# Newbie on the Coast to Coast



## Geoff Crowther (13 May 2014)

Hi All, 
I'm pretty much a newcomer to this cycling game and just joined the forum.
Really can't believe how much I'm enjoying cycling in retirement. Have fun AND keep fit.
The following's from my blog http://www.amotorhomelife.blogspot.co.uk/ which you're welcome to take a look at. Topics are wide ranging but all revolve around travel. The original of this post contains some short videos which wouldn't copy to here.

*Caught the cycling bug*

Since Chrissie bought me a new mountain bike for my big birthday last year I've bin bitten by the bug.

My pal Hamish & I have enjoyed many off-road rides together including on Arran last October, which was when I suggested tackling the Coast to Coast cycle ride (C2C).

So, the plan was hatched and the date set; Easter 2014.

In between times I bought myself a touring bike; fancying the idea of ... touring.

I had fun trying cycle camping/bikepacking for the first time in my life. Went off from home to Leek and back to see what a fully loaded bike felt like. Covered around 75 miles over two days. Such fun:














So enamoured was I with my new Dawes Karakum that I opted to use this for the C2C. Hamish stuck with his trusty Whyte MTB.

We had a great time.
























































It was just wonderful and not really that challenging. We must be sooooo fit!

I feel dangerously like a proper cyclist ... so I went out and bought some lycra to celebrate.
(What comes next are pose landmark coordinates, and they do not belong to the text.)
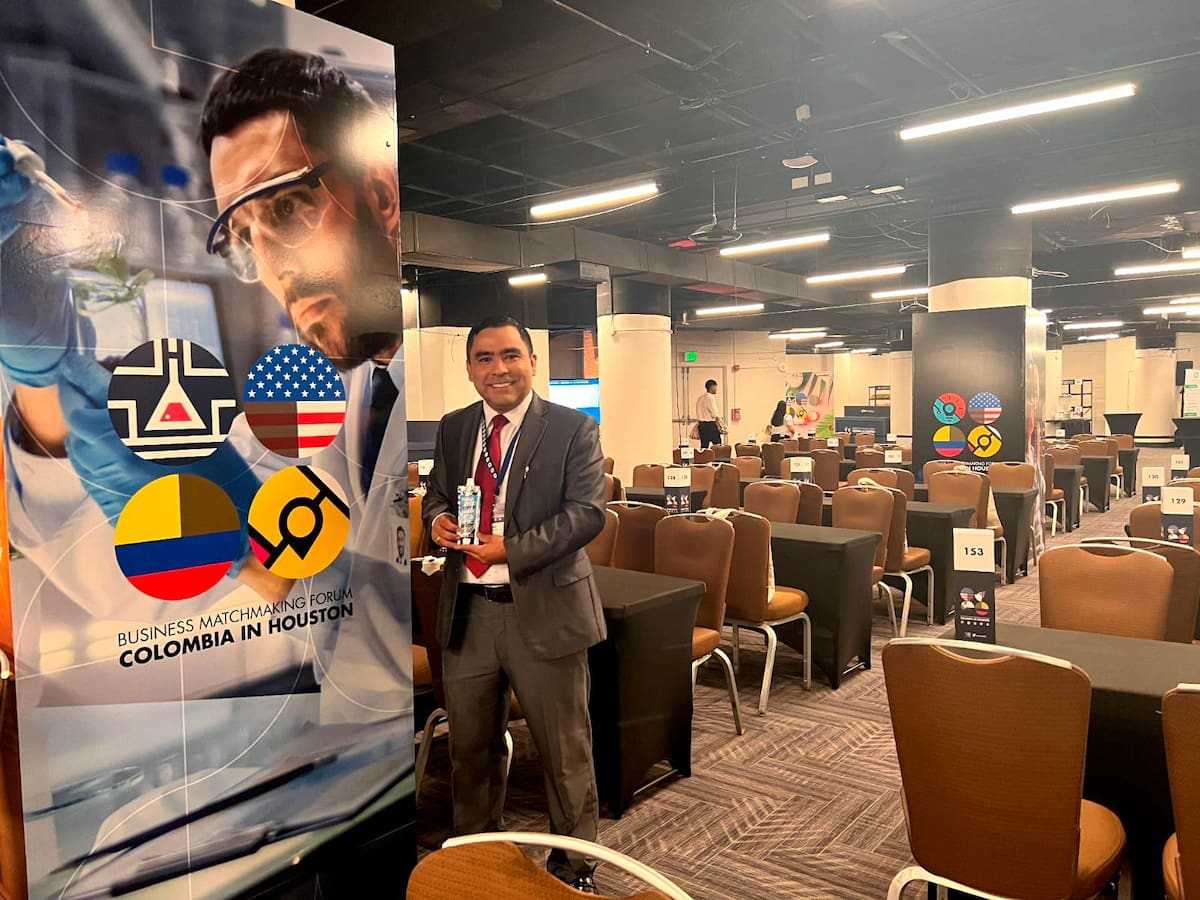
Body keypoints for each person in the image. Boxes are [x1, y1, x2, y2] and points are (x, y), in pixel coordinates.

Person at [0, 49, 410, 720]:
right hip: (359, 738)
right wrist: (46, 374)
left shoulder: (430, 389)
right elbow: (146, 585)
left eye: (287, 207)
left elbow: (403, 627)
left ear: (384, 197)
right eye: (243, 237)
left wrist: (279, 560)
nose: (275, 266)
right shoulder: (306, 411)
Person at [423, 315, 607, 893]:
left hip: (545, 611)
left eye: (509, 356)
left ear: (532, 362)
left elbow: (587, 514)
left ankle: (573, 872)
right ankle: (477, 860)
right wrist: (438, 520)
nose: (497, 369)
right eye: (484, 358)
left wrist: (511, 548)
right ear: (470, 369)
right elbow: (436, 494)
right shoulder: (455, 427)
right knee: (470, 751)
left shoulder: (573, 428)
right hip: (469, 612)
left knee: (564, 754)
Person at [695, 378, 724, 449]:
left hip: (701, 425)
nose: (716, 389)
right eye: (715, 387)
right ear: (712, 387)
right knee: (718, 445)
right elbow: (714, 414)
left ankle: (704, 456)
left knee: (704, 446)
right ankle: (718, 456)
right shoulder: (710, 398)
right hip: (710, 425)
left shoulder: (700, 398)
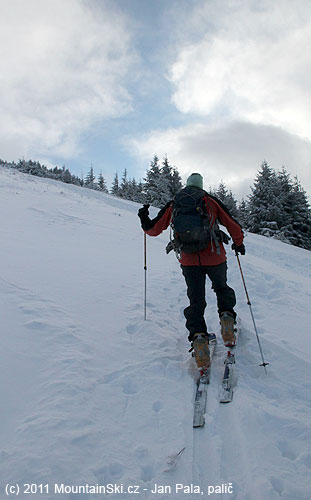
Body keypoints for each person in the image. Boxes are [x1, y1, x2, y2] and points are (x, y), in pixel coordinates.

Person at [138, 173, 245, 371]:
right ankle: (227, 321)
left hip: (188, 260)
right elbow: (233, 225)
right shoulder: (210, 201)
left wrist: (144, 217)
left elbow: (153, 230)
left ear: (187, 185)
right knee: (222, 288)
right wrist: (238, 243)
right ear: (201, 185)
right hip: (215, 255)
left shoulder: (175, 203)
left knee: (196, 300)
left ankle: (199, 341)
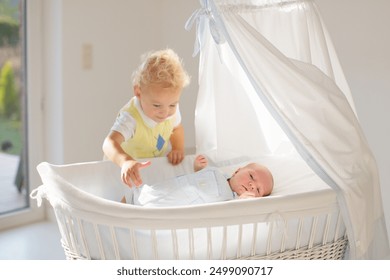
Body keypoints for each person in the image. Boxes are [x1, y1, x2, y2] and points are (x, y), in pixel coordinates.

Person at [103, 49, 190, 188]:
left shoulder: (170, 111)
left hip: (149, 167)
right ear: (138, 92)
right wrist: (125, 162)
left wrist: (177, 149)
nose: (165, 112)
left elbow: (177, 128)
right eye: (157, 105)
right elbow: (109, 143)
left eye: (173, 104)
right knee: (124, 201)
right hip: (121, 170)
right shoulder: (131, 118)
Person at [123, 155, 274, 207]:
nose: (252, 185)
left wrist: (243, 202)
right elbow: (201, 178)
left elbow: (227, 213)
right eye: (251, 177)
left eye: (258, 190)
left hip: (170, 206)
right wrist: (198, 168)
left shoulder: (232, 200)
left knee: (150, 210)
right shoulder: (217, 172)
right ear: (237, 171)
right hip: (167, 188)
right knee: (137, 195)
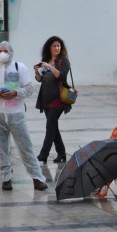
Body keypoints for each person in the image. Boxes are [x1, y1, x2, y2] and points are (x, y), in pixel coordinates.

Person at [0, 41, 48, 191]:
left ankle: (37, 178)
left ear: (11, 52)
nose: (2, 53)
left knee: (25, 147)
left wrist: (15, 93)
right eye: (0, 51)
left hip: (16, 114)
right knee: (0, 148)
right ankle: (5, 178)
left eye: (5, 51)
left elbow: (29, 88)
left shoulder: (19, 67)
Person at [34, 35, 71, 163]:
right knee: (53, 127)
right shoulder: (46, 59)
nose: (57, 48)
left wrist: (49, 67)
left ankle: (43, 154)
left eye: (59, 46)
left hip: (59, 98)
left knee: (50, 126)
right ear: (49, 48)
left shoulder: (63, 61)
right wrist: (37, 72)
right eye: (54, 46)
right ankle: (61, 154)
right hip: (45, 99)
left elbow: (61, 76)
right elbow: (40, 79)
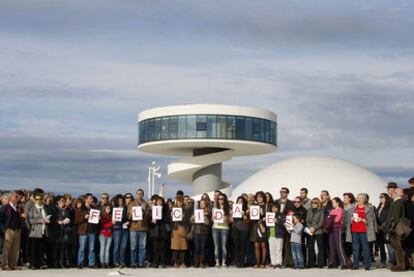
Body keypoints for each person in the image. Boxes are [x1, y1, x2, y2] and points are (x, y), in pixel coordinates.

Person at [346, 193, 376, 270]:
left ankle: (367, 265)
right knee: (355, 248)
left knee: (365, 248)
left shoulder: (369, 208)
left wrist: (362, 220)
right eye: (358, 197)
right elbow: (348, 219)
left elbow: (371, 220)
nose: (359, 199)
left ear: (365, 199)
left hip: (364, 231)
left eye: (361, 198)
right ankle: (355, 265)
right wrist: (351, 219)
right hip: (354, 230)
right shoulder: (353, 208)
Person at [0, 190, 25, 270]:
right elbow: (1, 220)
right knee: (6, 249)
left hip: (17, 230)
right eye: (16, 196)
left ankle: (13, 264)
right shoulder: (5, 207)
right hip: (9, 230)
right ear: (10, 197)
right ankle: (5, 265)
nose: (17, 198)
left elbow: (21, 218)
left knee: (16, 249)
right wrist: (4, 230)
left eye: (18, 197)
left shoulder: (19, 208)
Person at [127, 188, 150, 268]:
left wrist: (144, 212)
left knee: (142, 248)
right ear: (136, 195)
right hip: (134, 228)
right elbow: (128, 216)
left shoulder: (146, 204)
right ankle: (133, 263)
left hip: (143, 228)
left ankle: (141, 263)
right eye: (138, 194)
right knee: (133, 247)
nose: (139, 195)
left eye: (141, 194)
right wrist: (131, 214)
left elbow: (148, 216)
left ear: (143, 195)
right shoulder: (132, 203)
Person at [386, 188, 406, 271]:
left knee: (398, 248)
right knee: (397, 248)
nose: (392, 193)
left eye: (394, 192)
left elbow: (395, 217)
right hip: (395, 228)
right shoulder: (397, 202)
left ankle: (400, 266)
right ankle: (400, 265)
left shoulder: (398, 202)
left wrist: (391, 227)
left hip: (395, 229)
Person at [149, 196, 171, 268]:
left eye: (161, 201)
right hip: (155, 231)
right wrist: (152, 221)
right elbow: (149, 220)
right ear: (156, 202)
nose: (159, 202)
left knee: (163, 248)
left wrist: (162, 217)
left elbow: (168, 219)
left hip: (163, 231)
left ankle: (163, 262)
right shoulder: (152, 210)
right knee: (155, 248)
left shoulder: (165, 210)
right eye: (158, 201)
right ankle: (155, 262)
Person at [326, 197, 347, 269]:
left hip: (337, 229)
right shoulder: (332, 210)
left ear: (338, 202)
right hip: (331, 229)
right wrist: (331, 218)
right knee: (332, 246)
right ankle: (332, 262)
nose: (333, 204)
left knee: (339, 245)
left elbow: (337, 220)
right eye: (332, 203)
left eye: (334, 202)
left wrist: (331, 218)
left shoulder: (340, 210)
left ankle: (344, 262)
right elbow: (328, 219)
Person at [275, 187, 294, 267]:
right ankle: (276, 261)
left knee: (287, 244)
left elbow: (291, 213)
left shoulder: (291, 203)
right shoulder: (275, 202)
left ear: (287, 193)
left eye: (284, 192)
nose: (282, 193)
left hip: (286, 226)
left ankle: (286, 262)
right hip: (276, 227)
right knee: (276, 244)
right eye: (281, 191)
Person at [191, 198, 211, 268]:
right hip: (196, 231)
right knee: (197, 247)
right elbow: (191, 221)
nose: (202, 204)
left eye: (203, 203)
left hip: (204, 231)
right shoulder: (196, 211)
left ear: (205, 204)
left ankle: (202, 262)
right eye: (201, 203)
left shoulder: (208, 212)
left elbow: (208, 223)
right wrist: (193, 217)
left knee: (203, 247)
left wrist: (205, 218)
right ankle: (196, 262)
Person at [212, 193, 230, 267]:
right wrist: (213, 218)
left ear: (224, 199)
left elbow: (230, 220)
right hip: (215, 227)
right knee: (216, 246)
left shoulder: (228, 208)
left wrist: (226, 219)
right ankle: (217, 262)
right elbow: (212, 219)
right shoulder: (214, 208)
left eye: (222, 199)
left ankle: (223, 262)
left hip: (224, 228)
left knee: (223, 246)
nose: (220, 200)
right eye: (219, 199)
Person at [171, 195, 190, 268]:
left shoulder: (186, 209)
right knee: (175, 247)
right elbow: (169, 220)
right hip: (175, 229)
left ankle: (182, 263)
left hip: (183, 229)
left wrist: (184, 217)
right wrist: (171, 216)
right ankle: (175, 262)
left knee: (183, 247)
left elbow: (188, 221)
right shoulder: (173, 209)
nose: (179, 202)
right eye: (178, 201)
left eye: (181, 201)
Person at [305, 197, 325, 268]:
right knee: (310, 247)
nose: (313, 204)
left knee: (320, 248)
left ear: (318, 203)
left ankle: (320, 264)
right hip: (310, 231)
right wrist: (310, 228)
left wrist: (314, 228)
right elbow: (307, 220)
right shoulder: (309, 210)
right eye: (312, 202)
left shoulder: (321, 210)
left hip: (318, 231)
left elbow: (321, 222)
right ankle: (311, 263)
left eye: (315, 203)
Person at [231, 196, 249, 268]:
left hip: (244, 227)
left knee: (243, 245)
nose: (240, 202)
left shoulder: (246, 210)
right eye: (238, 201)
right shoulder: (234, 209)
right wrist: (232, 214)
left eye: (241, 201)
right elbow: (231, 220)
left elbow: (247, 220)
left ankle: (242, 261)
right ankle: (237, 261)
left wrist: (244, 214)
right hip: (235, 227)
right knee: (236, 244)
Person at [250, 191, 268, 268]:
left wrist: (264, 217)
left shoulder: (266, 206)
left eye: (260, 196)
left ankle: (263, 263)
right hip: (255, 226)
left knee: (263, 244)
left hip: (263, 226)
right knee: (256, 245)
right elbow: (251, 217)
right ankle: (257, 262)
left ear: (263, 197)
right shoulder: (254, 206)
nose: (259, 198)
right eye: (257, 197)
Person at [112, 194, 129, 268]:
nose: (120, 202)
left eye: (121, 201)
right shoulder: (114, 209)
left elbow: (128, 217)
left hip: (125, 228)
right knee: (116, 246)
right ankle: (115, 261)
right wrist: (112, 221)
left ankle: (122, 262)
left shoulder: (126, 208)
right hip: (117, 228)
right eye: (119, 201)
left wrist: (128, 221)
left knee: (123, 246)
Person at [267, 202, 286, 268]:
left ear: (278, 208)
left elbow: (284, 224)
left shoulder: (282, 215)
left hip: (279, 234)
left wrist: (277, 221)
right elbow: (267, 225)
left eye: (275, 208)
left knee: (279, 249)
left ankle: (278, 263)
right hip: (271, 233)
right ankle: (273, 262)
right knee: (272, 249)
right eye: (273, 208)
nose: (274, 209)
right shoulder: (269, 215)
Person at [376, 193, 392, 268]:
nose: (380, 198)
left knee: (389, 245)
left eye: (382, 197)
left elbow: (389, 217)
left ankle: (392, 261)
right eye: (380, 197)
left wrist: (383, 226)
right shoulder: (379, 206)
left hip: (386, 229)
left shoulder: (389, 207)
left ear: (386, 198)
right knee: (381, 245)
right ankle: (383, 261)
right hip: (379, 229)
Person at [342, 192, 355, 267]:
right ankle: (346, 260)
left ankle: (350, 260)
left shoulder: (353, 207)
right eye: (344, 198)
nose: (344, 199)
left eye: (346, 198)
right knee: (344, 245)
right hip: (343, 229)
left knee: (350, 245)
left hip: (350, 229)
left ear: (350, 199)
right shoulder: (342, 207)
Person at [99, 204, 113, 268]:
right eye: (108, 209)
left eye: (109, 209)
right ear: (104, 209)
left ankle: (107, 262)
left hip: (109, 234)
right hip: (103, 234)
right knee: (103, 249)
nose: (109, 210)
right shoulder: (102, 216)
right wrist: (112, 223)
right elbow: (104, 225)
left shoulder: (110, 216)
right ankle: (102, 262)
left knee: (107, 249)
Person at [405, 190, 414, 270]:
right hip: (409, 228)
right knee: (409, 246)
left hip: (410, 228)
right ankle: (409, 263)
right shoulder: (407, 204)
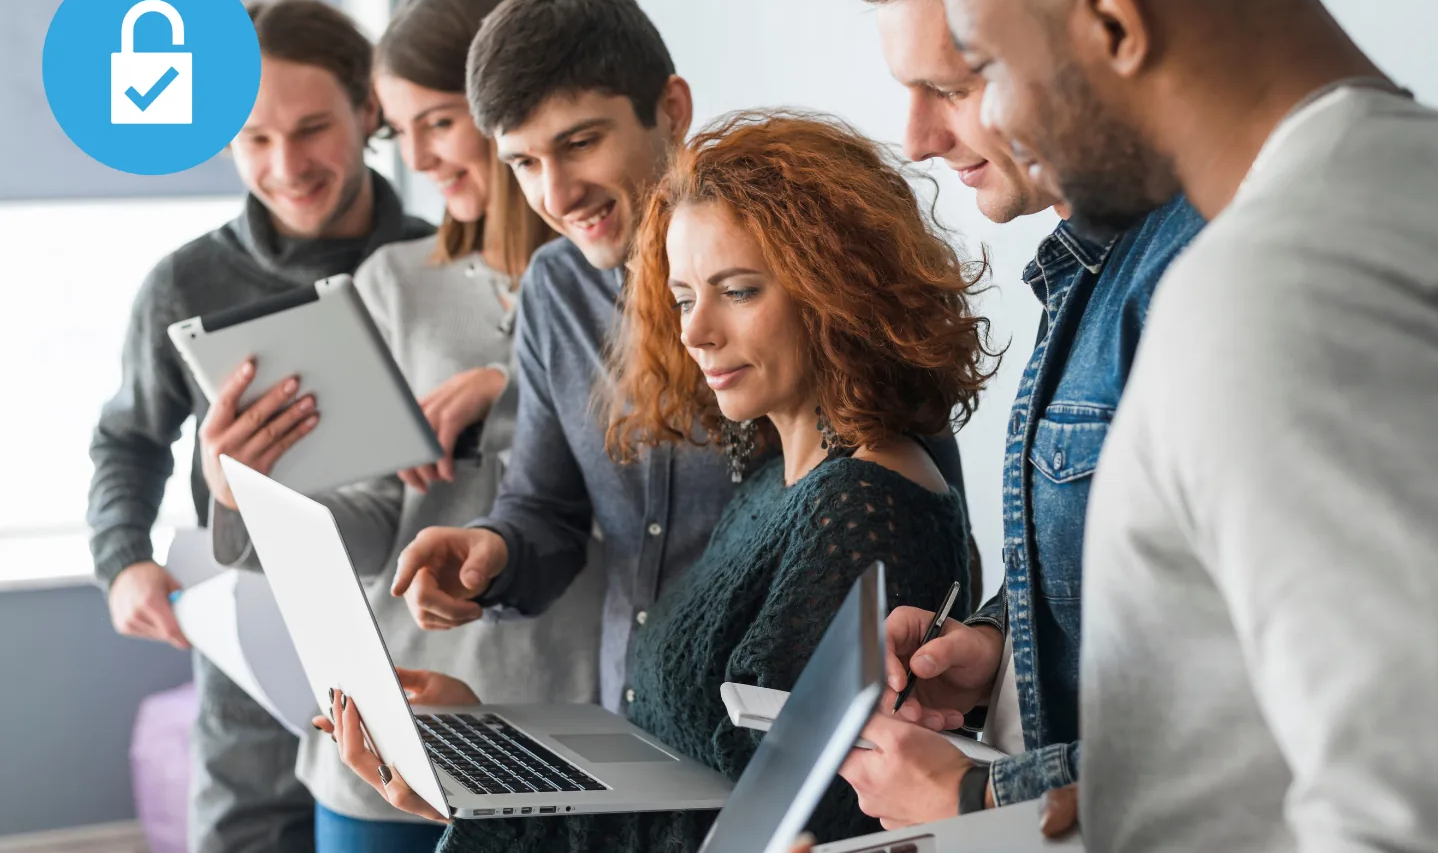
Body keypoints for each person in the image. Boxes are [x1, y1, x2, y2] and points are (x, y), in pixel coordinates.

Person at [913, 0, 1438, 851]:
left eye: (984, 70)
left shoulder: (1286, 292)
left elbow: (1436, 824)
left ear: (1113, 25)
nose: (989, 121)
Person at [321, 109, 982, 853]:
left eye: (737, 291)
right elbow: (690, 777)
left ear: (837, 288)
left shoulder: (861, 509)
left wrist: (498, 804)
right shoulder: (779, 477)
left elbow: (761, 832)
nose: (695, 333)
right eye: (684, 298)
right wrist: (487, 751)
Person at [383, 0, 966, 716]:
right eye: (525, 164)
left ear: (671, 110)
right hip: (635, 714)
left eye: (580, 143)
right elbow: (543, 504)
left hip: (769, 746)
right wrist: (492, 555)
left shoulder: (806, 273)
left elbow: (900, 519)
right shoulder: (555, 290)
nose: (556, 196)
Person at [204, 0, 605, 853]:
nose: (418, 160)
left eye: (438, 122)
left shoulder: (617, 283)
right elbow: (378, 520)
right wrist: (246, 493)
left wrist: (510, 381)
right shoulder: (392, 283)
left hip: (577, 723)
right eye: (401, 131)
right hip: (396, 729)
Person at [832, 0, 1206, 835]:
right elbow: (1123, 580)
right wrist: (997, 640)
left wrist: (975, 795)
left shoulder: (1202, 278)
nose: (916, 137)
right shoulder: (1087, 264)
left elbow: (1238, 717)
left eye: (951, 87)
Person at [87, 0, 435, 852]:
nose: (288, 165)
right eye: (255, 139)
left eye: (313, 128)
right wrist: (123, 561)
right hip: (252, 650)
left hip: (413, 646)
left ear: (367, 112)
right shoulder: (184, 285)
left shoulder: (442, 264)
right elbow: (127, 441)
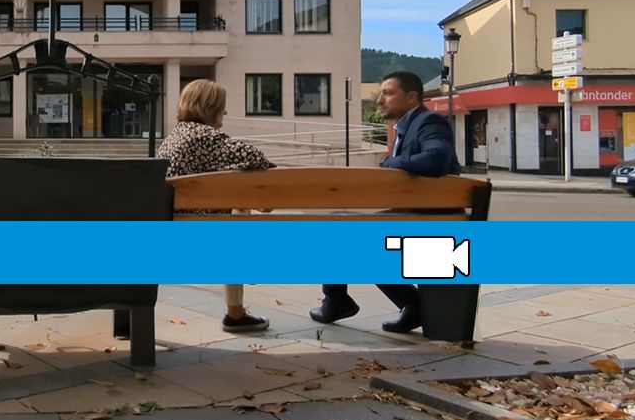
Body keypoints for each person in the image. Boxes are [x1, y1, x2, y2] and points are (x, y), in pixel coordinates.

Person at [309, 71, 460, 334]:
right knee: (344, 224)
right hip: (419, 215)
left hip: (430, 221)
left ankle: (339, 300)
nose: (380, 100)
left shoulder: (429, 122)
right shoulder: (408, 126)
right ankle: (402, 304)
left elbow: (437, 158)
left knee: (342, 226)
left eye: (388, 93)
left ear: (411, 97)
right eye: (381, 93)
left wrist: (390, 163)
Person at [157, 79, 275, 333]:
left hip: (169, 233)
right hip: (198, 239)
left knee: (238, 206)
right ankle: (236, 310)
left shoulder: (173, 137)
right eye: (222, 107)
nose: (225, 112)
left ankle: (236, 311)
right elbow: (255, 158)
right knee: (238, 218)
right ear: (210, 108)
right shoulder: (208, 139)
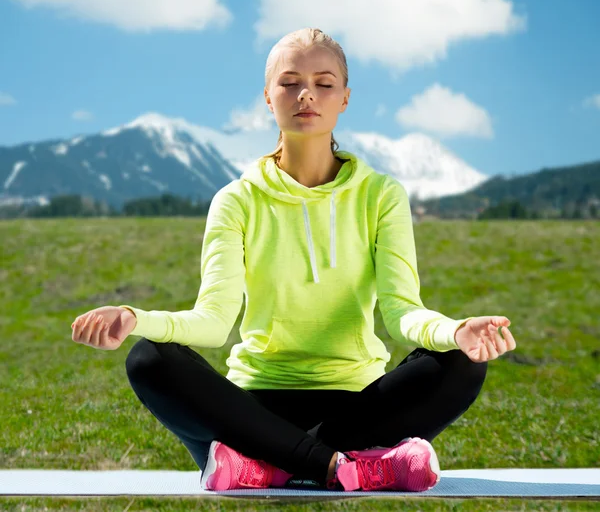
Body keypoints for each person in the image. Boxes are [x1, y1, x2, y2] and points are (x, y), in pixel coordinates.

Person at [71, 27, 517, 493]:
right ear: (267, 97)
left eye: (324, 84)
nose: (307, 94)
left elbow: (402, 312)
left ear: (344, 98)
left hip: (357, 407)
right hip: (252, 411)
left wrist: (455, 331)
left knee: (462, 363)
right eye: (289, 83)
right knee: (147, 359)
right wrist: (132, 317)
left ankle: (269, 467)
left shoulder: (382, 195)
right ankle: (347, 467)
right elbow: (212, 321)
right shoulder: (236, 200)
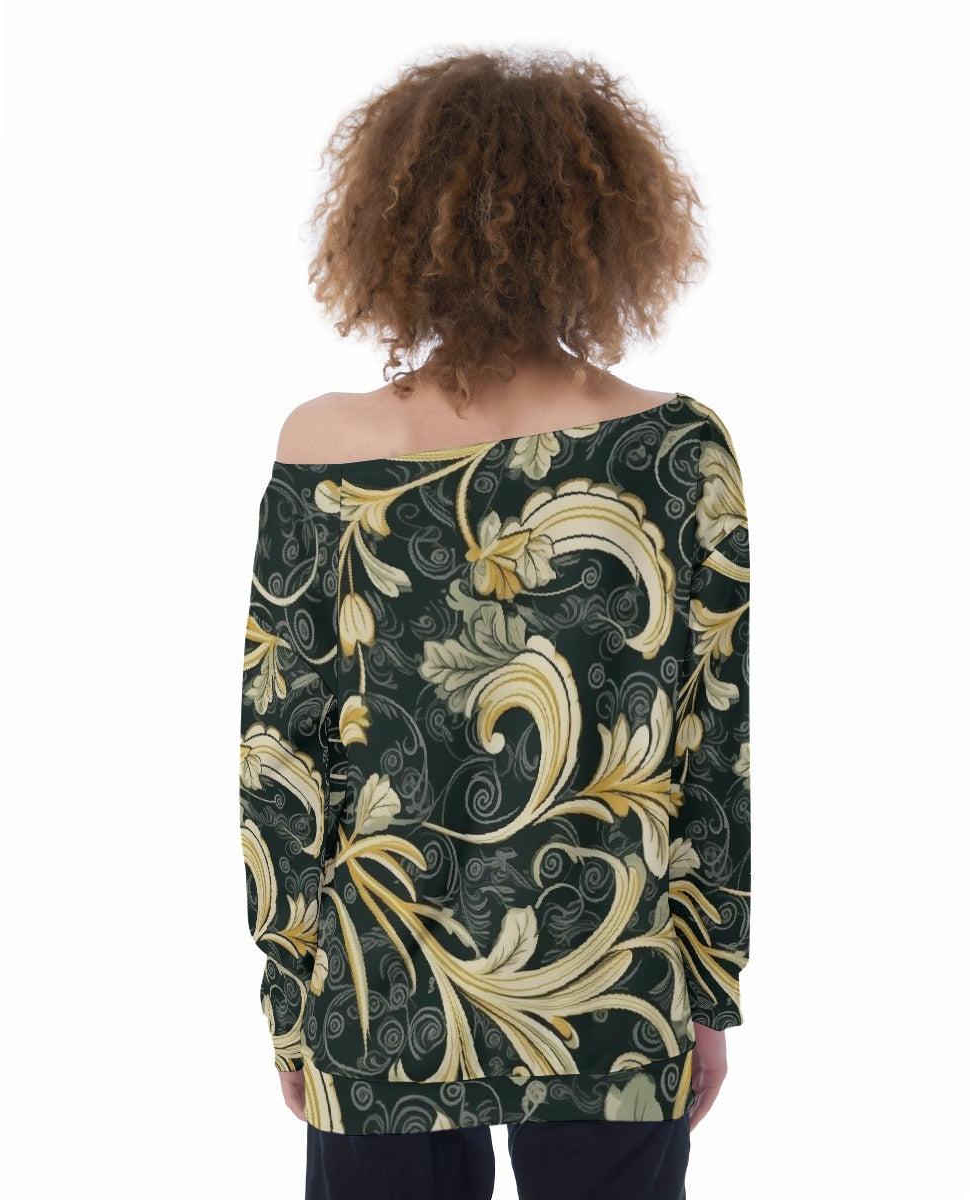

Soon we're off to the highlands for a cycle tour with wild camps. Hamish has got really carried away and bought a rack for his trusty Whyte! The gullible fool.


----------



## Spinney (13 May 2014)

Nice pics!


----------



## Cush (13 May 2014)

Geoff; nice set of photos of some of my favorite places especially Hartside. By the way is that a Dawes Kharkum? with butterfly bars.


----------



## Geoff Crowther (13 May 2014)

Hi Cush, thanks for the kind comment.
Yes, my bike is indeed a Dawes Karakum with standard fit butterfly bars. I love it.
Cheers
Geoff


----------



## Browser (2 Jul 2014)

Well done sir! Looking at your pics it looks like Hownsgill viaduct has been encased in cage, sadly probably to stop people jumping off


----------



## jack smith (3 Jul 2014)

I seem to recognise you both from.not too long ago, I've got a knack to remembering people who wave and who don't lol I live between the gill bridge and beamish where the cow sculptures are and ride the route daily, yes the gill bridge has been caged for around a year now but people still seem to jump off, it really spoils the view although I feel safer crossing it on a bike and I can imagine so do the horse riders who never bother to get off as instructed


----------



## Geoff Crowther (3 Jul 2014)

Hi Jack, it's really pleasing to think you might have remembered us cos we waved. I do try to acknowledge everyone I encounter along the way in as cheery a way as possible, especially on shared trails. There's far too much grumpiness in the world. Thanks for looking.


----------



## br5968 (3 Jul 2014)

Looks like a great trip. Glad to see you opted for the original (and best) finish. Lots of improvements happening down at Roker at the moment - landscaping, refurbishment of the pier, and some additional shops/restaurants. Starting to look pretty good.


----------



## Geoff Crowther (3 Jul 2014)

br5968 said:


> Looks like a great trip. Glad to see you opted for the original (and best) finish. Lots of improvements happening down at Roker at the moment - landscaping, refurbishment of the pier, and some additional shops/restaurants. Starting to look pretty good.


Yeah, agree 100%. The ride along the riverside at the end was a great finishing experience. Very smart seafront and we enjoyed ice creams and coffee at a cafe there.


----------



## theloafer (11 Jan 2015)

hi Geoff
great photo`s looks like you had fun  brings back memories of mine in 2012 should be good training for your JOGLE


----------



## itchybeard (7 Jun 2015)

well done, nice post.


----------